### Task description
Give everything from the start of the items down to the line containing "Ukrajinski vojnici poslužili za" as a JSON list of strings, one string per line, leaving out blank lines.

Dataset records
______________________________

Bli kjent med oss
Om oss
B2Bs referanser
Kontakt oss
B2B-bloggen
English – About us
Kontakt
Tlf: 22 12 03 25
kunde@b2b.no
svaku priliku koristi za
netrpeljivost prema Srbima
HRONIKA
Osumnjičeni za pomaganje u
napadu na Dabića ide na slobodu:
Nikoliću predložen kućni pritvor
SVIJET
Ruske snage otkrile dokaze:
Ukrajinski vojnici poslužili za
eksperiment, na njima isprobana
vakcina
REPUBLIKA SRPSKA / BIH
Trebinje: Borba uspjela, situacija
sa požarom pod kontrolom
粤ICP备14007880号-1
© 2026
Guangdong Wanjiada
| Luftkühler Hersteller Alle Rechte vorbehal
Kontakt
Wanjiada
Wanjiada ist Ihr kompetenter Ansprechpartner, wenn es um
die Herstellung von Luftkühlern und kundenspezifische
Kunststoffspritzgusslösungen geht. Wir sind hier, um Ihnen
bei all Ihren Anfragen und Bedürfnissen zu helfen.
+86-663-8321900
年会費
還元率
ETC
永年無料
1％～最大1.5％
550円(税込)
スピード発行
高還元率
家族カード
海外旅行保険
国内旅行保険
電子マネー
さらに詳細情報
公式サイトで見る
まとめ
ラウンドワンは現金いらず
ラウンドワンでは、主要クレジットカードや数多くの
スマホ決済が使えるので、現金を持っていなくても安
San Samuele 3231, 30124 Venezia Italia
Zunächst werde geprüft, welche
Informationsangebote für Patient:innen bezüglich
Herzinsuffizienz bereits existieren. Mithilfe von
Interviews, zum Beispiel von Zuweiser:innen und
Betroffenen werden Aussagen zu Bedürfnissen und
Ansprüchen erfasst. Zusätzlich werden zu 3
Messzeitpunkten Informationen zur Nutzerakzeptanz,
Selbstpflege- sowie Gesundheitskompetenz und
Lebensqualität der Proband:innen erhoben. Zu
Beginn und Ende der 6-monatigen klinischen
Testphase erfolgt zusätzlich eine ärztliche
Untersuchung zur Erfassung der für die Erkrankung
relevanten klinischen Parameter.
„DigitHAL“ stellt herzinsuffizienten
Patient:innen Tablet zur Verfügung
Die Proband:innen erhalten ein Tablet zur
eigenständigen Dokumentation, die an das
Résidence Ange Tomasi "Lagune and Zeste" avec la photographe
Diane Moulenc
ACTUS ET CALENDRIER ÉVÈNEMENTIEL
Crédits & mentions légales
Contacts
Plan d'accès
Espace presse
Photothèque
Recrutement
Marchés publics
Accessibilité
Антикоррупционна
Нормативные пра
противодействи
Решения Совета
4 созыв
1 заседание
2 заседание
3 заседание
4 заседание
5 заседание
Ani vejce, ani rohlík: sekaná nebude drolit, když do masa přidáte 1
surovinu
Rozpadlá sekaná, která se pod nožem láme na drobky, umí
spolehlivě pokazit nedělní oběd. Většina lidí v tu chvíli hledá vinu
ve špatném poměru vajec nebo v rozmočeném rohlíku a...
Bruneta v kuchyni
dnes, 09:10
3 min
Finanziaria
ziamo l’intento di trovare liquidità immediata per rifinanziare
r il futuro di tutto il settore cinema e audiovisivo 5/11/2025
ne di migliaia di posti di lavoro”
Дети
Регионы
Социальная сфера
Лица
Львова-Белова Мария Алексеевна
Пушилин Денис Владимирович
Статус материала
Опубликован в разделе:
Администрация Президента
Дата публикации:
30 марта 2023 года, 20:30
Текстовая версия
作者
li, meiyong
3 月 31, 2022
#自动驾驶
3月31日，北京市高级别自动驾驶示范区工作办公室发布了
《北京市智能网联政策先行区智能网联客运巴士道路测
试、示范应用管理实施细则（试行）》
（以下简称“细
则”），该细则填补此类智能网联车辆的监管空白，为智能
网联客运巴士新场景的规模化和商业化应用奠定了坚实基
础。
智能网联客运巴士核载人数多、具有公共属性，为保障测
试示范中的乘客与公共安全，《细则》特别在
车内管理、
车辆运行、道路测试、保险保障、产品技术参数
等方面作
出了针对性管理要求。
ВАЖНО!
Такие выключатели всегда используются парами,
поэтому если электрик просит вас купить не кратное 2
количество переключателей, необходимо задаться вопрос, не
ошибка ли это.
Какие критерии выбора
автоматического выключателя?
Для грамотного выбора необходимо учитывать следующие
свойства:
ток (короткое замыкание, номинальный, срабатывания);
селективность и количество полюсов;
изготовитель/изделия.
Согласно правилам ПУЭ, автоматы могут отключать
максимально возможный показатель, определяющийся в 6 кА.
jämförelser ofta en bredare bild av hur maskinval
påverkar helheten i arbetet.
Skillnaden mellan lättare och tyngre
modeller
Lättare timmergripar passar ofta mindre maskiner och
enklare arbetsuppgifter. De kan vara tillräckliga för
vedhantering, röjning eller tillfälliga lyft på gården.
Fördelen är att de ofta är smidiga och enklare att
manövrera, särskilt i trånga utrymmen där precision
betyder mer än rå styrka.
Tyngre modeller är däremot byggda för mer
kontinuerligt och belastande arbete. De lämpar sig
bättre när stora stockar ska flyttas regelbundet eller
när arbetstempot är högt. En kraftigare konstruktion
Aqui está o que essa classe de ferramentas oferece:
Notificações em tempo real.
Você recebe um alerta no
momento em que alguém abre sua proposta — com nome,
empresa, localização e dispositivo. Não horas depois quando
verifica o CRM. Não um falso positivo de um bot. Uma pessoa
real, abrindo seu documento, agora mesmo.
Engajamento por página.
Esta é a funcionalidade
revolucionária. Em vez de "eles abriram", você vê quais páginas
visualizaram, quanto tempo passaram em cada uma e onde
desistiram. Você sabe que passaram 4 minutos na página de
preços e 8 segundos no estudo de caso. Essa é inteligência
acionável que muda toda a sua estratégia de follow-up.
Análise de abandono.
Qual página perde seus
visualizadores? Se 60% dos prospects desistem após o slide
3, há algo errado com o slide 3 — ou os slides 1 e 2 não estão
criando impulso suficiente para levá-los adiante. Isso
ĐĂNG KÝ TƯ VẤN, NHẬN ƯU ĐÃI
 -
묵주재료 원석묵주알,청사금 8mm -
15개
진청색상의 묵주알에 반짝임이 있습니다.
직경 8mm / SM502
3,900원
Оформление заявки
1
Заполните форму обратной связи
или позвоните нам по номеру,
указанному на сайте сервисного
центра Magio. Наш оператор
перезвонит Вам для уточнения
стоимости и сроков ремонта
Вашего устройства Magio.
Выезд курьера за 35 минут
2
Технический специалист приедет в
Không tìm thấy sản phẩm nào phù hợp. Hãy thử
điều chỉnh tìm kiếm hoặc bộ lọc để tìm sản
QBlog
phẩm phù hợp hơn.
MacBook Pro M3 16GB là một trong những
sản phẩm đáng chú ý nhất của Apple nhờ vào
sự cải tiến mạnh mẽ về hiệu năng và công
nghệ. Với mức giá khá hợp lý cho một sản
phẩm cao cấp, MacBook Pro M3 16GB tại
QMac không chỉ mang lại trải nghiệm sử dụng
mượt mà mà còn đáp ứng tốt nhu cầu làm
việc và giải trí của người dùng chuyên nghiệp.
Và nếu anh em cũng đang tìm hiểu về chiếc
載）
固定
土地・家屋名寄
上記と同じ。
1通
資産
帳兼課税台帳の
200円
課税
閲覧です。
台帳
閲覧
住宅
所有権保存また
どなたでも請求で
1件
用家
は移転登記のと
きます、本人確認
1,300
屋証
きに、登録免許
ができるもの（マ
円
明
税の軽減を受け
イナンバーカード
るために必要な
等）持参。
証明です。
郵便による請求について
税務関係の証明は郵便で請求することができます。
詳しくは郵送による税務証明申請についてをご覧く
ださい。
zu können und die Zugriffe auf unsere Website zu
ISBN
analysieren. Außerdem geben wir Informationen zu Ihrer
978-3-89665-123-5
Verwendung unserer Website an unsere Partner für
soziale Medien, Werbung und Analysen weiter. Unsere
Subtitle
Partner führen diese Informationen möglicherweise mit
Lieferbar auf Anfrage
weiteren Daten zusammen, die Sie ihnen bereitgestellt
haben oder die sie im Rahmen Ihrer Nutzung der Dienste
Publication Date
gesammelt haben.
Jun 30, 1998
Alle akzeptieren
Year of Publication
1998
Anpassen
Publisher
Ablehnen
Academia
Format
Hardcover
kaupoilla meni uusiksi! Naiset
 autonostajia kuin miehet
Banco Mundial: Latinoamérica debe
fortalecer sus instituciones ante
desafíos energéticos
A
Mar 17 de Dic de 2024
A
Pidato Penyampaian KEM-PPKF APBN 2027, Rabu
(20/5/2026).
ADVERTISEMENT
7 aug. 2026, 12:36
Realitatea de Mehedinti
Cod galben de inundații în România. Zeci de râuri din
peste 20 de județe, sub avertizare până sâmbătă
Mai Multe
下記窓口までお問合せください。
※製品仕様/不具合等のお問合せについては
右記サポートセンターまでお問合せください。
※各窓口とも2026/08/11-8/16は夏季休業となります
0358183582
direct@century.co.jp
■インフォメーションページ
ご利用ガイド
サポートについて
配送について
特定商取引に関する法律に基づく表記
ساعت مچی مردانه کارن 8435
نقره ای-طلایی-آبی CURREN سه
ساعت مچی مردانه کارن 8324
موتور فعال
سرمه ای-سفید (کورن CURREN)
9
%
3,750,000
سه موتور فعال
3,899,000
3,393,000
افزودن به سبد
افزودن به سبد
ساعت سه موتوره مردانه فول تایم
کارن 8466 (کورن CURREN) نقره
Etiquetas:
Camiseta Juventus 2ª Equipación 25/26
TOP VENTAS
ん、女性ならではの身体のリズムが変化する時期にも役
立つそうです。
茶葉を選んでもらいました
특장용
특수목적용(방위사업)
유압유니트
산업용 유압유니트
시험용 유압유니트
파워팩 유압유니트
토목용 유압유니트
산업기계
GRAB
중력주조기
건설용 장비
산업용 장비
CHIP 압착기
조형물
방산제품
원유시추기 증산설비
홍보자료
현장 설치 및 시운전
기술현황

______________________________

### Answer below
[
  "Bli kjent med oss",
  "Om oss",
  "B2Bs referanser",
  "Kontakt oss",
  "B2B-bloggen",
  "English – About us",
  "Kontakt",
  "Tlf: 22 12 03 25",
  "kunde@b2b.no",
  "svaku priliku koristi za",
  "netrpeljivost prema Srbima",
  "HRONIKA",
  "Osumnjičeni za pomaganje u",
  "napadu na Dabića ide na slobodu:",
  "Nikoliću predložen kućni pritvor",
  "SVIJET",
  "Ruske snage otkrile dokaze:",
  "Ukrajinski vojnici poslužili za"
]